Dr. Barzilai adds that he and other MSK neurosurgeons are increasingly using minimally invasive surgical methods — especially robot-assisted techniques — to treat neurofibromatosis when appropriate.
“People with neurofibromatosis often require multiple surgeries over their lifetime, so if we can keep it minimally invasive, that’s a big win for them,” Dr. Barzilai says. “MSK is one of very few places that can offer this benefit.”
Clinical Trials
At MSK, people with neurofibromatosis have access to a wide array of research studies sponsored by the Neurofibromatosis Clinical Trials Consortium.
“There are many encouraging therapeutic options being tested through the consortium,” Dr. Piotrowski says. “One drug, selumetinib, is showing promise for the treatment of NF1-associated plexiform neurofibroma, which is very exciting for these patients. These tumors are very hard to remove with surgery, and it is difficult to treat them safely with radiation.”
Selumetinib received Breakthrough Therapy Designation earlier this year from the FDA to treat NF1. The drug is also being studied in clinical trials for certain cancers, including non-small cell lung cancer and thyroid cancer.
A promising phase II trial recently tested the drug bevacizumab (Avastin®) in people with NF2-associated vestibular schwannomas. These are tumors that develop on the hearing and balance nerves leading from the inner ear to the brain.
“People with vestibular schwannomas on the hearing nerves who are not good candidates for surgery or radiation may benefit from this drug,” Dr. Piotrowski says. “Results from the study show that people receiving bevacizumab had either an improvement in hearing or no further decline for a prolonged period. This is quite significant for their quality of life.”
Another phase II trial, led by pediatric neuro-oncologist Matthias Karajannis, will test the drug crizotinib (Xalkori®) in children and adults with NF2 and progressive vestibular schwannoma.
Bringing Laboratory Findings to the Clinic
A critical step toward better treatments is understanding what happens in neurofibromatosis tumors that start out benign and then become cancerous. The Sloan Kettering Institute laboratory of Luis Parada, Director of the Brain Tumor Center, has a longstanding research interest in the development of NF1-associated tumors and it has developed genetically engineered mouse models that can provide essential information about what drives the tumors to become cancerous.

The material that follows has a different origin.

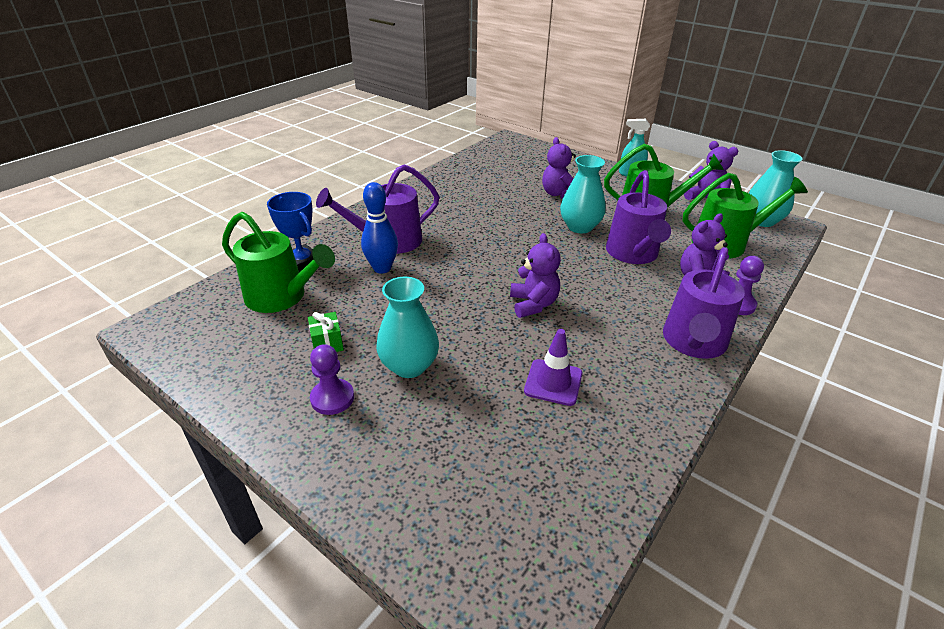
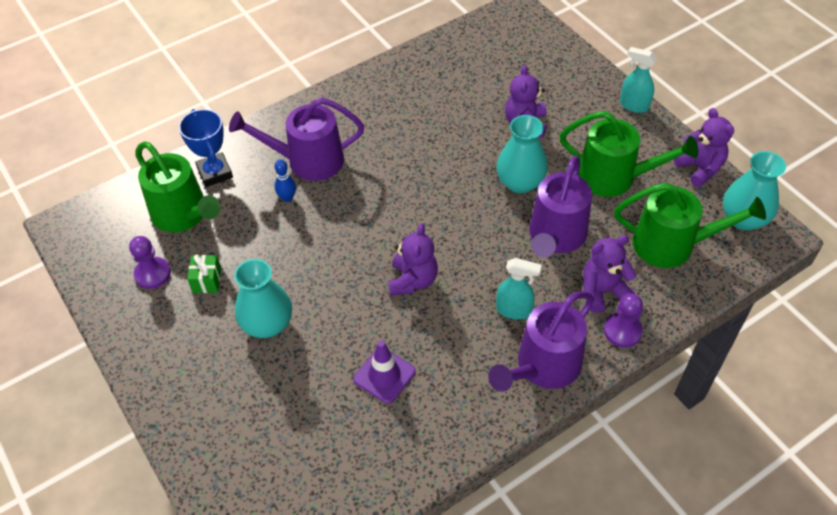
camera: 20 degrees right, 15 degrees up
(332, 398) = (192, 341): purple pawn -> purple pawn (152, 274)
(382, 268) = (287, 198): blue bowling pin -> blue bowling pin, size x0.58
(637, 308) = (514, 310): none -> turquoise spray bottle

Ingo Mellinghoff, Chief of the Brain Tumor Service, Acting Co-Chair of Neurology, and physician-scientist in the Human Oncology and Pathogenesis Program (HOPP), is investigating gliomas that are associated with germline and sporadic mutations of NF1. In addition, physician-scientist Ping Chi is using cell, tissue, and mouse models to study the genetic and epigenetic changes that lead to the formation of certain NF1-associated soft tissue tumors.
MSK clinicians already use MSK-IMPACTTM, a DNA sequencing test, to determine which genetic changes make a neurofibromatosis tumor vulnerable to specific drugs. Recently, MSK researchers began using the test to compile a database of information about people with NF1 who go on to develop brain cancer. The genetic information is combined with other clinical information. The hope is that creating a molecular profile will shed light on what causes this more serious cancer to develop.